Source passage:
In one aspect, an illumination device comprises a plurality of light sources, light sequencing circuitry coupled to the light sources, a light guide structure for directing light from the plurality of light sources over a surface of a display screen to be illuminated, and a user interface for providing control input to the light sequencing circuitry. The light sequencing circuitry comprises a logic state machine responsive to the control input to select one of a plurality of available sequencing modes for the plurality of light sources, a code generator operative to generate output signals controlling respective ones of the light sources responsive to the selected one of the sequencing modes, and timing circuitry for defining timing intervals for processing of the control input by the logic state machine to determine the selected one of the sequencing modes and for generation of the corresponding output signals by the code generator.

In the above-noted illustrative embodiment, at least a subset of the timing intervals may comprise respective clock sample periods, and the logic state machine may be configured to select a particular one of the plurality of available sequencing modes by detecting a corresponding predetermined number of user input events of a first type, such as button press events, occurring within a given one of the clock sample periods. The logic state machine may be further configured to determine at least one operating parameter of the selected sequencing mode, such as a sequencing rate of the sequencing mode, based on a duration of a user input event of a second type, such as a button hold event, detected in at least one additional sample clock period subsequent to the given sample clock period.

The light guide structure may comprise a substantially planar light guide array having a plurality of separate light guides arranged substantially in parallel with one another and configured to direct light from respective ones of the light sources.

The display screen to be illuminated by the illumination device may be part of a separate display device, such as, for example, an electronic reader, a computer or a mobile telephone, and the substantially parallel light guides of the light guide structure are configured to overlay at least a portion of the display screen.

The present invention in one or more of the illustrative embodiments described herein overcomes the drawbacks of the conventional arrangements previously described. For example, an illumination device in accordance with such an embodiment can be readily aligned with the display screen, does not introduce glare, and conserves battery power.

FIG. 1A shows an illumination device having a light guide structure arranged to overlay at least a portion of a display screen of an electronic reader in an illustrative embodiment.

FIG. 1B shows the illumination device of FIG. 1A separate from the underlying electronic reader.

FIG. 2 is a more detailed view of a portion of the illumination device of FIGS. 1A and 1B.

FIG. 3 is a block diagram showing light sequencing circuitry implemented in the illumination device of FIGS. 1A and 1B.

FIG. 4 shows exemplary sequencing modes provided by the light sequencing circuitry of FIG. 3.

FIGS. 5 and 6 show exemplary output signal logic states of a code generator of the light sequencing circuitry for two of the light sequencing modes of FIG. 4.

FIG. 7 is a timing diagram illustration the operation of a portion of the light sequencing circuitry for a particular one of the sequencing modes of FIG. 4.

FIG. 8 shows a more detailed view of a switch matrix portion of the code generator in the light sequencing circuitry of FIG. 3.

FIG. 9 shows an illumination device and associated electronic reader in another embodiment of the invention.

Dataset extract:
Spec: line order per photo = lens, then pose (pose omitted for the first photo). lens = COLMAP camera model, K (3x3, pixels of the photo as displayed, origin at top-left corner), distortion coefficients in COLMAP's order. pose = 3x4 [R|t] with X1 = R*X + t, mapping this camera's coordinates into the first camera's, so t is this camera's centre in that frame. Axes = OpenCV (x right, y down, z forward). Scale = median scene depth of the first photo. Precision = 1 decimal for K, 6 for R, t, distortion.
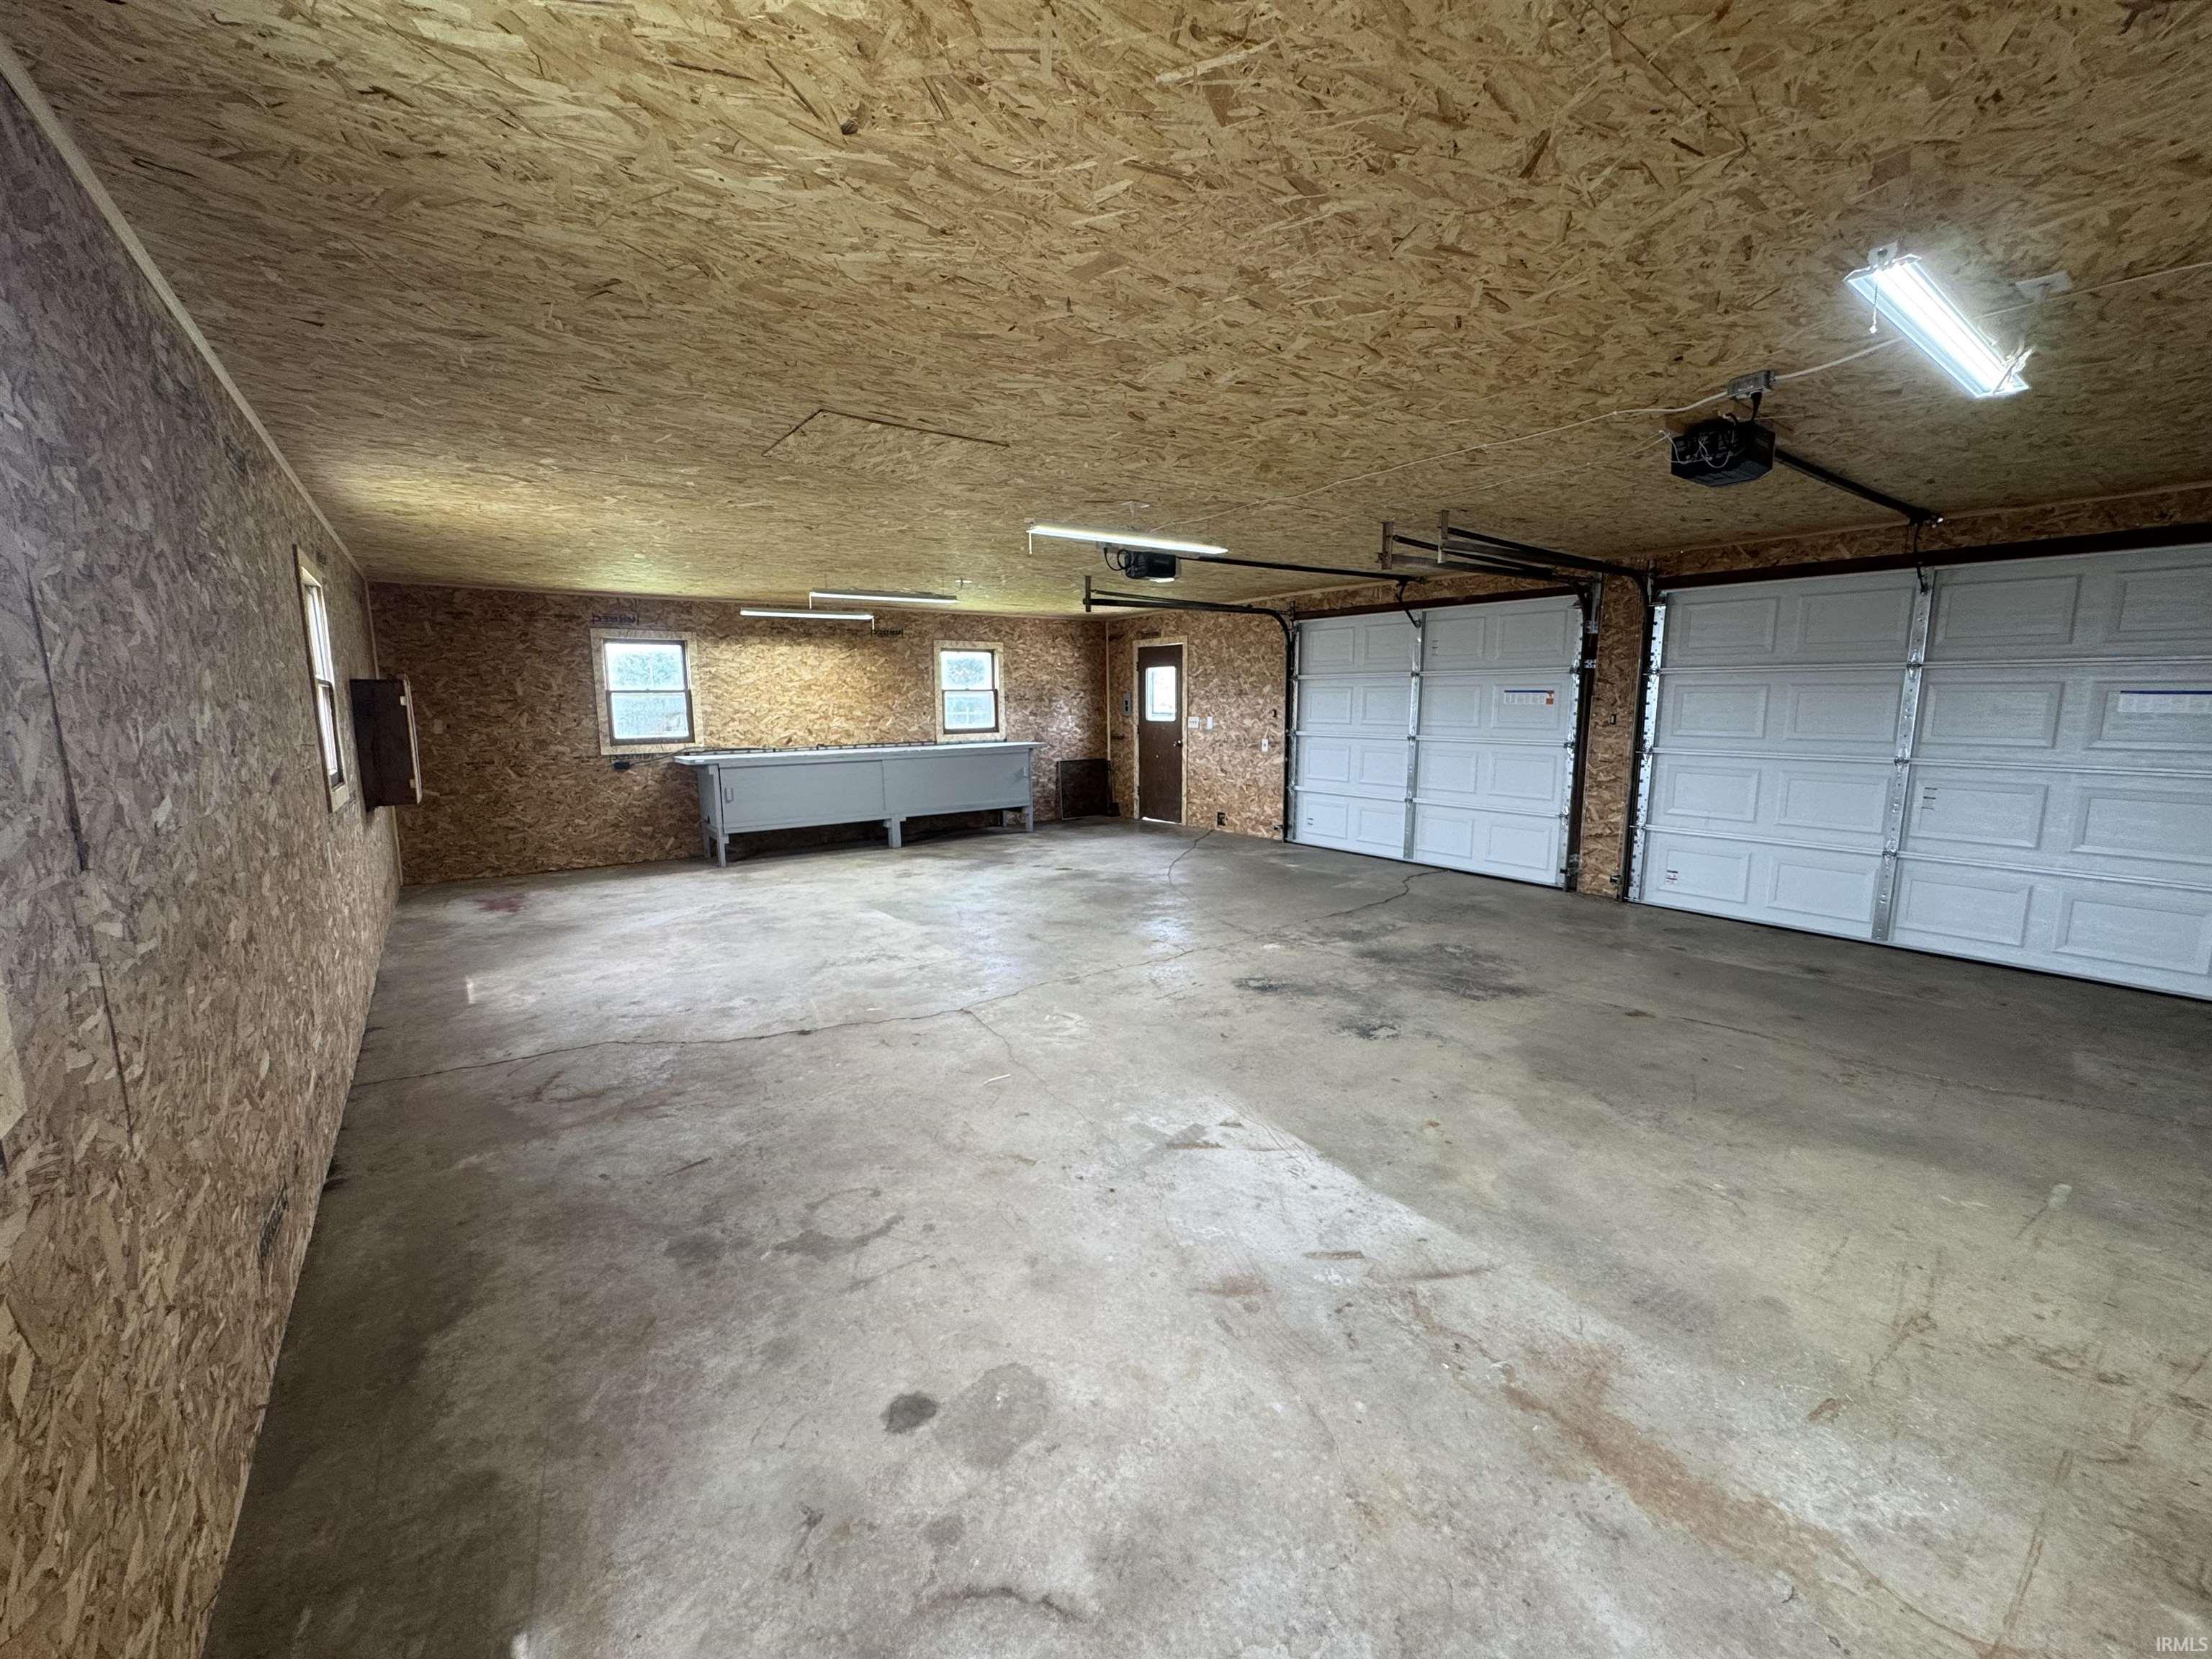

What this exercise asks:
1. Answer each question from the illumination device passage.
(a) What is given as an example of a user input event of the first type?
(b) What three separate display devices are named as possible holders of the display screen?
(c) What does FIG. 8 show?
2. Resume the illumination device passage after its last sentence, keeping its style.
The material is separate from the illumination device passage and is not covered by any task.

Responses:
1.
(a) Button press events.
(b) An electronic reader, a computer or a mobile telephone.
(c) A more detailed view of a switch matrix portion of the code generator in the light sequencing circuitry of FIG. 3.

2.
The invention will be illustrated herein in conjunction with exemplary electronic readers, illumination devices, and associated light sequencing circuitry, all configured in a particular manner. It should be understood, however, that the invention is more generally applicable to any display screen illumination application in which it is desirable to provide improved user control over available light sources for enhanced viewing of the display at night or under other low ambient light conditions.

FIG. 1A shows an electronic reader 100 that comprises a display screen 102 arranged within a housing 103 of the reader 100 so as to be viewable by a user. For example, the display screen may be exposed through an opening in the housing. The display screen 102 is assumed to be an electrophoretic display screen, or other type of display screen which requires additional illumination for proper viewing under low ambient light conditions.

Also shown in FIG. 1A is an illumination device 104 configured to overlay the display screen 102 of the electronic reader 100. The illumination device 104 generally comprises first and second edge support members 110-1 and 110-2 supporting a light guide structure 115 arranged therebetween. The use of two edge support members as shown is exemplary only, and in other embodiments more or fewer than two edge support members may be used. For example, an alternative embodiment may include only a single edge support member, arranged on any of the left, right, upper or lower sides of an associated light guide structure. One example of an alternative arrangement having a single edge support member will be described in greater detail below in conjunction with FIG. 9.

The illumination device 104 is shown separately from the reader 100 in FIG. 1B. As is apparent, the light guide structure 115 in this embodiment more particularly comprises a substantially planar light guide array having a plurality of separate light guides 116-1 through 116-n arranged substantially in parallel with one another between the first and second edge support members 110-1 and 110-2. The light guides may be made of transparent plastic or any other material suitable for propagating light along their length in a manner that serves to illuminate corresponding portions of the underlying display screen 102. In other embodiments, the light guide structure need not comprise separate light guides, but may instead include, for example, other types of substantially planar arrangements of light guiding materials.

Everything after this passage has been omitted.